|
Prix de l’essence et du pétrole brut : tendances historiques
Quelques semaines seulement après que le Fonds monétaire international (FMI) ait annoncé un « bouleversement permanent des prix du pétrole » et des prix énergétiques à la hausse pour les 20 prochaines années, les prix du pétrole brut et de l’essence affichent des niveaux records à l’échelle mondiale.
Selon M.J. Ervin Associates, le prix à la pompe moyen au 16 août atteignait 1,045 $ le litre, porté par les prix du pétrole à l’échelle mondiale qui avaient dépassé les 65 $ US le baril (77,66 $ CA). En se basant sur l’indexation du dollar, la moyenne hebdomadaire du prix à la pompe a fracassé le record du prix annuel moyen enregistré au Canada en 1985. Durant cette année, le prix annuel moyen était de 51,4 cents le litre, ou 87,4 cents en dollars indexés de 2005.
Bien que les prix actuels ne représentent que des moyennes hebdomadaires, ils semblent être en voie d’établir un nouveau record en ce qui concerne leur moyenne annuelle.
Les prix du pétrole brut ont été le facteur le plus prépondérant dans la flambée des prix à la pompe et semblent vraisemblablement avoir le même effet sur le mazout de chauffage utilisé en hiver. Parallèlement, le prix des combustibles concurrentiels a aussi augmenté, comme celui du gaz naturel qui a atteint 9,50 $ par millier de pieds cubes au 15 août. (Par comparaison, ce prix était de 2 $ ou moins par millier de pieds cubes durant la majeure partie des années 1990.)
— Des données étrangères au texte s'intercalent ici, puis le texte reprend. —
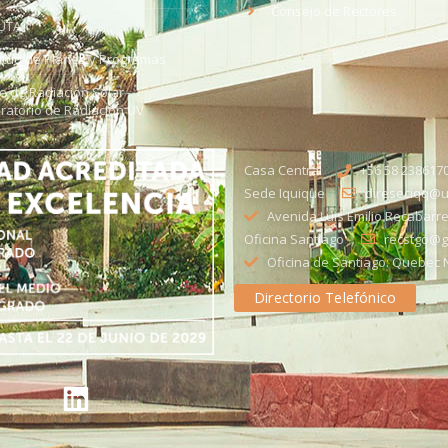
Consejo de Rectores
UTA
citud de Planes y Programas
ce de Radiación Solar -
ratorio de Radiación UV
Casa Central
+56 58 238617
Sede Iquique
direseciqq@ut
Avenida Luis Emilio Recabarre
Oficina Santiago
recstgo@ge
Oficina de Santiago: Quebec N
Directorio Telefónico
Le mouvement haussier des prix du pétrole a semblé prendre de l’ampleur pendant la saison estivale, alors que la consommation de brut à l’échelle mondiale s’est maintenue à plus de 80 millions de barils par jour (bpj). Vers la fin du mois d’août, l’ouragan Katrina a frappé la côte du golfe des États-Unis, forçant l’interruption des activités de production pétrolière au large des côtes et endommageant de nombreuses raffineries côtières ainsi que le Louisiana Offshore Oil Port, le plus important centre d’importation de pétrole du pays. Du côté des approvisionnements, les prix du pétrole et de l’essence se sont mis à grimper.
Parmi les autres facteurs, on remarque une croissance des économies respectives des pays en voie de développement, qui a sans cesse absorbé la quasi totalité de la capacité de production de réserve à l’échelle mondiale. L’économie chinoise s’est révélée la plus influente, avec des taux de croissance annuels frôlant les 10 pour cent. Selon l’analyse BP Statistical Review of World Energy, la consommation de pétrole en Chine s’est accrue de 16 pour cent ou 900 000 bpj en 2004, et le FMI a identifié la Chine comme étant le principal vecteur de l’augmentation de la consommation mondiale annuelle de pétrole que l’on estime de 2,1 millions bpj.
Selon la U.S. Energy Information Administration (EIA), la hausse de la consommation a été de 2,7 millions de bpj en 2004. Cette donnée fait contraste avec l’évaluation de l’EIA qui avait établi que la capacité de réserve mondiale actuelle était légèrement supérieure à un million de bpj.